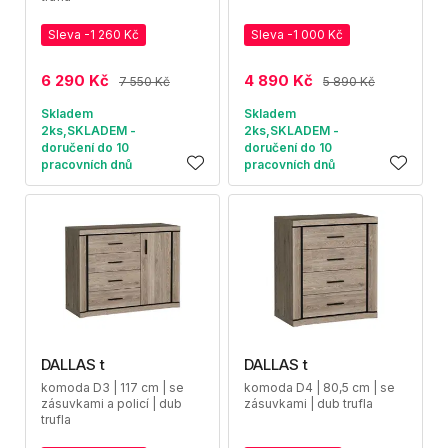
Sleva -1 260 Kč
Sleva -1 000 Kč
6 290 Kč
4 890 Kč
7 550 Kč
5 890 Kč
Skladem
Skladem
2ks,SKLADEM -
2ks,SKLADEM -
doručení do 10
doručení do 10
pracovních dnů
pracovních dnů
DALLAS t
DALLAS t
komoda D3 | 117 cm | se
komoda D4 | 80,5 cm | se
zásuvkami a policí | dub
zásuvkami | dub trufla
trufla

* * *

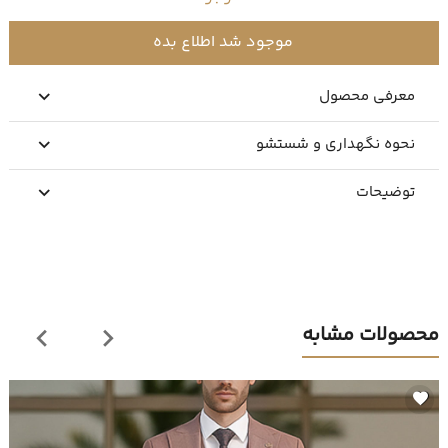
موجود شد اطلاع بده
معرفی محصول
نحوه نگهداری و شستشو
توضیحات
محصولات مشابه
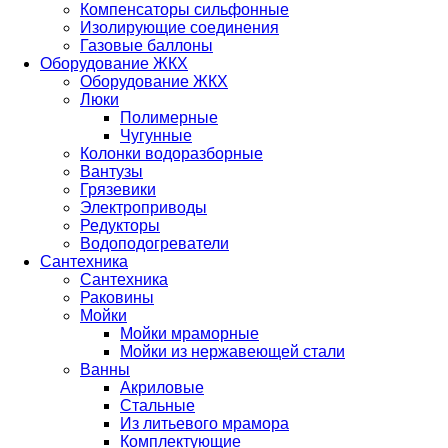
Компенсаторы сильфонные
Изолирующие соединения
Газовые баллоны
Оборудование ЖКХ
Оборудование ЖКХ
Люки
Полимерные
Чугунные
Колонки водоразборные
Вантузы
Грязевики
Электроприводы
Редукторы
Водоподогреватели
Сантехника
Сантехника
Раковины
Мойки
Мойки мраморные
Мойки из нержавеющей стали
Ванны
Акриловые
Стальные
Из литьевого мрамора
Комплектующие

...

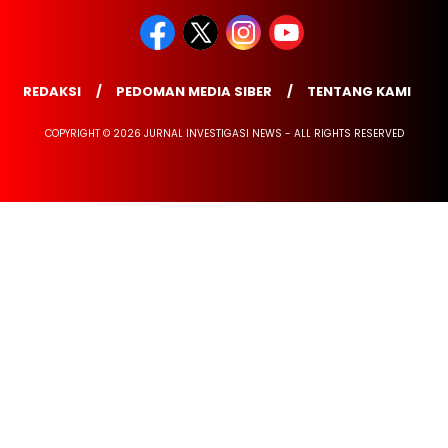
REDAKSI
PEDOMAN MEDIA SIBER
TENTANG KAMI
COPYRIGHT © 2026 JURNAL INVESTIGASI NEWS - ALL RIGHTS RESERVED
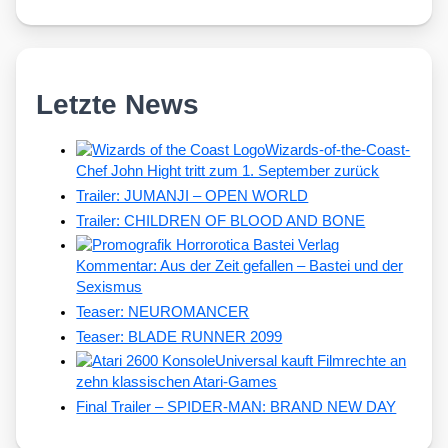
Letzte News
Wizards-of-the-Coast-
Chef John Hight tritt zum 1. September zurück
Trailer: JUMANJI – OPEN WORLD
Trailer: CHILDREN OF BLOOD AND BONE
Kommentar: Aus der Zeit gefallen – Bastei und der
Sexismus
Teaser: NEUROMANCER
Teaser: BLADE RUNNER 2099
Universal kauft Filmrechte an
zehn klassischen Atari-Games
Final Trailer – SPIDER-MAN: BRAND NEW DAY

ASSIGNMENT: If a line above includes the string "Teaser", pick it out.

RESPONSE:
Teaser: NEUROMANCER
Teaser: BLADE RUNNER 2099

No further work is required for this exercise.